Here’s the PHP function to do the extraction:
function SimMyExtract($string, $openingTag, $closingTag){ $string = trim($string); $start = intval(strpos($string,$openingTag) + strlen($openingTag)); $end = intval(strpos($string,$closingTag)); if($start == 0 || $end ==0) return false; // not found $mytext = substr($string,$start, $end - $start); return $mytext;}
Usage for above example:
SimMyExtract( $content, '<div id="myNewsItem">', '</div>' );
You can use it recursively to extract items in a list of similar tags (i.e. when the same tag is used a number of times on the same page). To offer more power I use it in conjunction with regular expressions.

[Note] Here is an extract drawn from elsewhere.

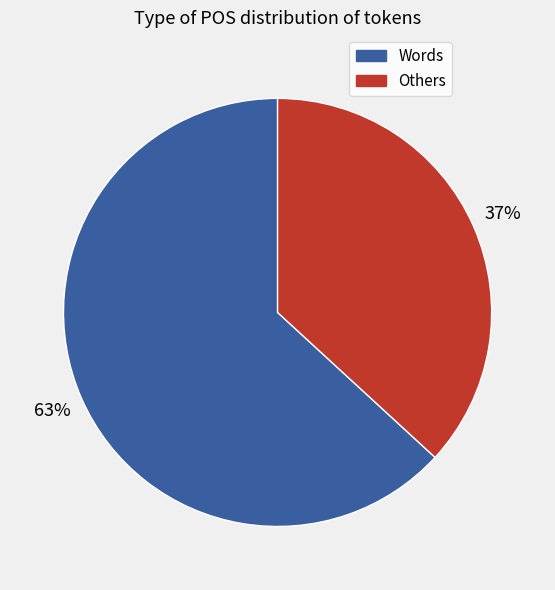

What is the largest slice in the pie chart?

Words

I would rid you from going into any further details for RegEx but it is absolutely powerful, and I love the way RegEx is implemented in PHP (both Perl’s PREG and EREG)…
For instance the same function could be reduced to:
ereg( $openingTag."[a-zA-Z0-9<>/]+".$closingTag, $content, $result);return implode($result,'');
The point is RegEx is able to capture a lot of occurrences and extract out, you need to master regex. Without that an interesting exercise could be to extract all URLs (content of HREF) from a webpage.

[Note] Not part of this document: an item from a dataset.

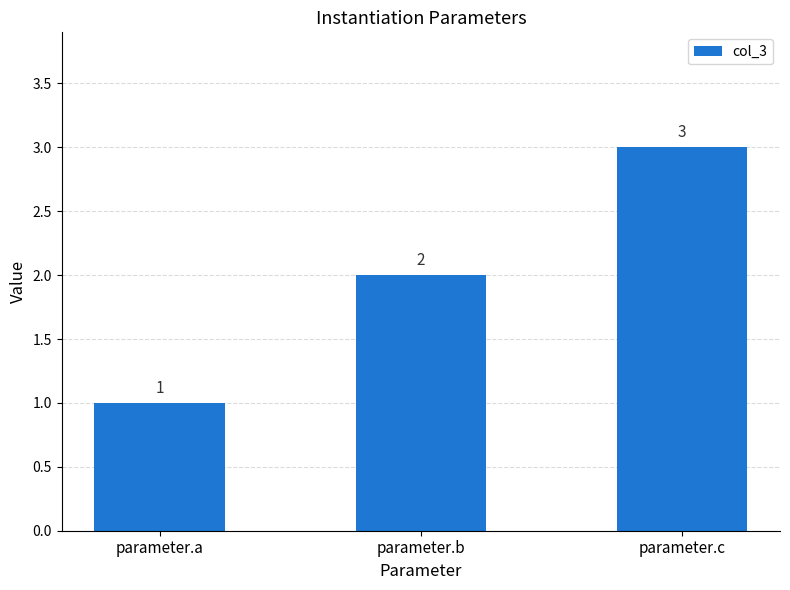

Read the value at parameter.b.

2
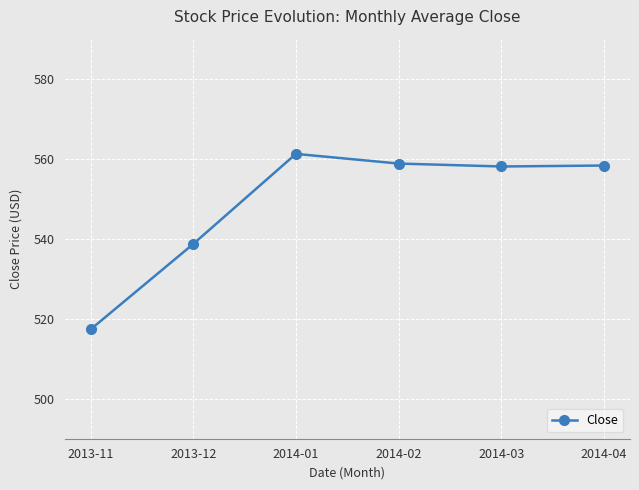

What is the minimum value shown in the chart?

517.3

You could simplify this even more by not passing the closing tag at all:
$closingTag = preg_replace("/\\<\\s*(\\S*)[^>]*\\>/", "</\\1>", $openingTag);
It would seem that this is not going to work with nested tags … as in the case of
<html>
<body>
<h1>ABC</h1>
…. <!– A lot list of code –>
<div id="myNewsItem">This is my news,
<div class="pullquote">the rain in spain</div>
and I am
interested in extracting this out</div>
…. <!– and the HTML code continues on –>
</body>
</html>
It would appear that the regex will extract
This is my news,
<div class="pullquote">the rain in spain</div>
and miss
and I am
interested in extracting this out
Am I mistaken? if not, is there a way to make this work as intended?
Perhaps. But when you have a list of nodes that you would want to traverse and extract, its better to use domXML with xquery.
Please tell me how you recursively used it i am using it in that manner but its returning only one result i need all the data which comes in between the tags again and again
Please help
below is my code :
<?php
function SimMyExtract($string, $openingTag, $closingTag)
{
$string = trim($string);
$start = intval(strpos($string,$openingTag)
+ strlen($openingTag));
$end = intval(strpos($string,$closingTag));
if($start == 0 || $end ==0)
return false; // not found
$mytext = substr($string,$start, $end – $start);
return $mytext;
}
$ch = curl_init();
curl_setopt($ch, CURLOPT_URL,"http://www.lonare.com");
curl_setopt($ch, CURLOPT_TIMEOUT, 30); //timeout after 30 seconds
curl_setopt($ch, CURLOPT_RETURNTRANSFER,1);
$result = curl_exec ($ch);
curl_close ($ch);
$text = strip_tags($result);
$text = str_replace("Today,", "<div class=\"mydata\">", $text);
$text = str_replace("FML#", " </div> ", $text);
$text1 = SimMyExtract($text, ‘<div class="mydata">’, ‘</div>’);
echo $text1."<br>";
?>
I cant seem to make this piece of code work…
this is my PHP file
<?PHP
function SimMyExtract($string, $openingTag, $closingTag)
{
$string = trim($string);
$start = intval(strpos($string,$openingTag) + strlen($openingTag));
$end = intval(strpos($string,$closingTag));
if($start == 0 || $end ==0)
return false; // not found
$mytext = substr($string,$start, $end – $start);
return $mytext;
}
?>
<html>
<body>
<h1>ABC</h1>
…. <!– A lot list of code –>
<div id="myNewsItem">This is my news, and I am
interested in extracting this out</div>
…. <!– and the HTML code continues on –>
<?PHP
$exdata = SimMyExtract($text, ‘<div id="myNewsItem">’, ‘</div>’);
echo $exdata;
?>
</body>
</html>
Any ideas?
I Think of your talents as the things you’re really good at. They’re like personality traits. For instance, you may be a very creative person, or a person who’s really good at attending to details or a person with a gift for communicating. Your talents are the base for any successful business venture, including a home-based business.